Fitch, a global ratings agency, forecasts India’s fiscal deficit to reach 5.4% of GDP in FY25, surpassing the government’s target of 5.1% announced by Finance Minister Nirmala Sitharaman. The agency views the government’s adjustment of the FY24 deficit target to 5.8% from 5.9% as modest. Achieving the FY25 target is seen as critical for reaching the goal of a 4.5% deficit in FY26. However, Fitch believes this target might be challenging due to potential setbacks, particularly from increased spending before general elections.
Challenges in Fiscal Consolidation
- Fiscal Deficit Projections: Fitch predicts a fiscal deficit of 5.4% for FY25, beyond the government’s 5.1% target.
- Impact of Capital Expenditure: An 11% rise in capital expenditure for FY25, if executed as planned, could drive real GDP growth to 6.5%. However, this could impede fiscal consolidation efforts.
- Long-Term Growth Outlook: Fitch sees India favorably positioned for sustained growth relative to peers, with emphasis on capex supporting this view.
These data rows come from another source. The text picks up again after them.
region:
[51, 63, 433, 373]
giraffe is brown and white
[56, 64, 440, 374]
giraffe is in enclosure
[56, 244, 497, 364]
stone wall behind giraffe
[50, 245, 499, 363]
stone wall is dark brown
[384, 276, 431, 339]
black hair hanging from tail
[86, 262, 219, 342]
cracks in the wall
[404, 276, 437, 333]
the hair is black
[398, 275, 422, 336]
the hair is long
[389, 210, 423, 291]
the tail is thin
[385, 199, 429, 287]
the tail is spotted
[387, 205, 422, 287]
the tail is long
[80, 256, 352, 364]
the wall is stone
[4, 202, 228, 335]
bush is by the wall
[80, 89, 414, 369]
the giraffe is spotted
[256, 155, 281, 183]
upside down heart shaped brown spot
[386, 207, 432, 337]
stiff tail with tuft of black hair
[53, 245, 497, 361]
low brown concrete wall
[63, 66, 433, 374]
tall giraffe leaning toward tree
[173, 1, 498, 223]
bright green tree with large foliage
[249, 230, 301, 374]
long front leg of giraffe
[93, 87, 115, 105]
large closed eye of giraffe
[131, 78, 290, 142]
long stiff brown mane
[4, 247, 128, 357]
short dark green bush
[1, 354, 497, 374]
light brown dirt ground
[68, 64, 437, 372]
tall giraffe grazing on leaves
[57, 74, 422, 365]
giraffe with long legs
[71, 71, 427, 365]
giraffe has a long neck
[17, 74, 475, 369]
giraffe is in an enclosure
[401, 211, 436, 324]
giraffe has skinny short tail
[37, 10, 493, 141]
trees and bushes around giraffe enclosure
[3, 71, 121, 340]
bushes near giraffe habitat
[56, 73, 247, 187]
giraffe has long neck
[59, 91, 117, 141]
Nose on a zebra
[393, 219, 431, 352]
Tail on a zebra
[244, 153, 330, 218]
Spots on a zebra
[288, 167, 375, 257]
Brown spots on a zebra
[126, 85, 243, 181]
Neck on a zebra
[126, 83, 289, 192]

- Risk of Economic Shocks: The slow pace of fiscal consolidation post-pandemic may leave India vulnerable to major economic shocks, underscoring the need for balanced growth and consolidation.
Government Response
- Emphasis on Transparency: Finance Minister Sitharaman highlights India’s transparent fiscal glide path in discussions with media, urging credit rating agencies to consider this aspect.